HelmRelease should not be removed until all objects are removed #217

Closed Kshatrix closed 1 day ago

Kshatrix commented 3 weeks ago

helm-controller has a timeout (5min by default) that is used in helm uninstall --wait. After 5 minutes, it removes finalizer, leaving resources behind.

slysunkin commented 3 weeks ago

https://fluxcd.io/flux/installation/uninstall/ "Note that the uninstall command will not remove any Kubernetes objects or Helm releases that were reconciled on the cluster by Flux. It is safe to uninstall Flux and rerun the bootstrap, any existing workloads will not be affected."

slysunkin commented 2 weeks ago

Sometimes AWS control plane instances (i.e. -aws-dev-cp-) may have issues with removal of security group and internet getaway. This will result of non-deleted ControlPlane or Cluster, so security groups and internet getaways should be removed manually in AWS console.

slysunkin commented 2 weeks ago

According to the most recent investigations the root cause of this issue is in the sequence of removal of HelmRelease objects. Even if I can enforce "foreground" removal (child objects first, then parents), it is still quite often case where AWSCluster object (i.e. "AWSCluster/-aws-dev") is removed before Machine objects (for example: "Machine/-aws-dev-md-"). In this case AWSCluster doesn't exist while Machine becomes orphaned. And the whole Cluster is stuck until 5 minutes timeout.

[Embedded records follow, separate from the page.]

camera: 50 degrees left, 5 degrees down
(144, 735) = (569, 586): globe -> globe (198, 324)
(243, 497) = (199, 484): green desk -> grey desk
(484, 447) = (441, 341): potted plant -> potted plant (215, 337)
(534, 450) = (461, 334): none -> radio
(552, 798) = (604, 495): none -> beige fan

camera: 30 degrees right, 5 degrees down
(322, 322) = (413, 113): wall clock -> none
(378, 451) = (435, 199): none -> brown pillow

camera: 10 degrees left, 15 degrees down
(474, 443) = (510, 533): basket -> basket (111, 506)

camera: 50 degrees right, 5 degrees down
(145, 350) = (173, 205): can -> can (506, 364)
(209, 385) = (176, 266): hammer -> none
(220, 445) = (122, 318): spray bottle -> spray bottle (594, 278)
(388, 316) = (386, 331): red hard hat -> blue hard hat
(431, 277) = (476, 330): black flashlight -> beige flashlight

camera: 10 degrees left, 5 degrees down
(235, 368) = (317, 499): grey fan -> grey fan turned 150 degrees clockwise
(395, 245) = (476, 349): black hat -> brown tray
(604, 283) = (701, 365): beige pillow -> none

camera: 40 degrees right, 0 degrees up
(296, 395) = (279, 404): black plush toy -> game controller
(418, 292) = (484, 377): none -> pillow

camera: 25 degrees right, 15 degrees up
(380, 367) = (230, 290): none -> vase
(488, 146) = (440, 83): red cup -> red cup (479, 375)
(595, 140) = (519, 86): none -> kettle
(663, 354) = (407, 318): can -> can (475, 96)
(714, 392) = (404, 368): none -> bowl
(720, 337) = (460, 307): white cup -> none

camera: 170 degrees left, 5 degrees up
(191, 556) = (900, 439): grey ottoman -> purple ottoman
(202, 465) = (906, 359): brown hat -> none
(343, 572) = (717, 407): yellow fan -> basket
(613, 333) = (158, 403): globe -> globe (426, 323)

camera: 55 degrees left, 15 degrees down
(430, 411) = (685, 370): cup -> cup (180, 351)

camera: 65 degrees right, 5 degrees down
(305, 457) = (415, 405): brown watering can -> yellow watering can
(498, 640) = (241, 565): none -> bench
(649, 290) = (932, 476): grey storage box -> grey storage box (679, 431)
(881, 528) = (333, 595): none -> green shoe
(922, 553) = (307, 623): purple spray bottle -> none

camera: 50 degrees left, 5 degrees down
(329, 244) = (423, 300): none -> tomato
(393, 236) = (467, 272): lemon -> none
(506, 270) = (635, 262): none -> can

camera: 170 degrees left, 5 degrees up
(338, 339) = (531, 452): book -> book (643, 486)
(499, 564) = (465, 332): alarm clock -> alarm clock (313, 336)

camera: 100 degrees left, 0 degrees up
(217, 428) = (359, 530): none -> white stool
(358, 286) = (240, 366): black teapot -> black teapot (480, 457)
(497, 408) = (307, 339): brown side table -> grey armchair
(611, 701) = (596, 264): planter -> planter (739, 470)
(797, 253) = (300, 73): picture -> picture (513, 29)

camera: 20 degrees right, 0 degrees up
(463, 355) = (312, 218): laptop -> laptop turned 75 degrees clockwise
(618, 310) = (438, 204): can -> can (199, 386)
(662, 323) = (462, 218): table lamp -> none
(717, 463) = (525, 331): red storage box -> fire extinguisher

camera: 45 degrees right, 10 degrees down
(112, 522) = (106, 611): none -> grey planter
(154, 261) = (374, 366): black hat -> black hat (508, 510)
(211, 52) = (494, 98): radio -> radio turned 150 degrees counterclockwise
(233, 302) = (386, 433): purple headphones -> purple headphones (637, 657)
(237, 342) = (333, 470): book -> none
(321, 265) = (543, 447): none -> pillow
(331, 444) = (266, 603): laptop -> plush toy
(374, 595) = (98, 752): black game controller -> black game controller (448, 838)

Setting a finalizer (just a manual one) on AWSCluster helped to resolve the issue: I can wait until Machine is deleted, remove my finalizer from AWSCluster, and then all remaining objects (AWSCluster and then Cluster) are deleted.

slysunkin commented 2 weeks ago

PR https://github.com/Mirantis/hmc/pull/242 was created

slysunkin commented 1 week ago

The same functionality should be implemented for Azure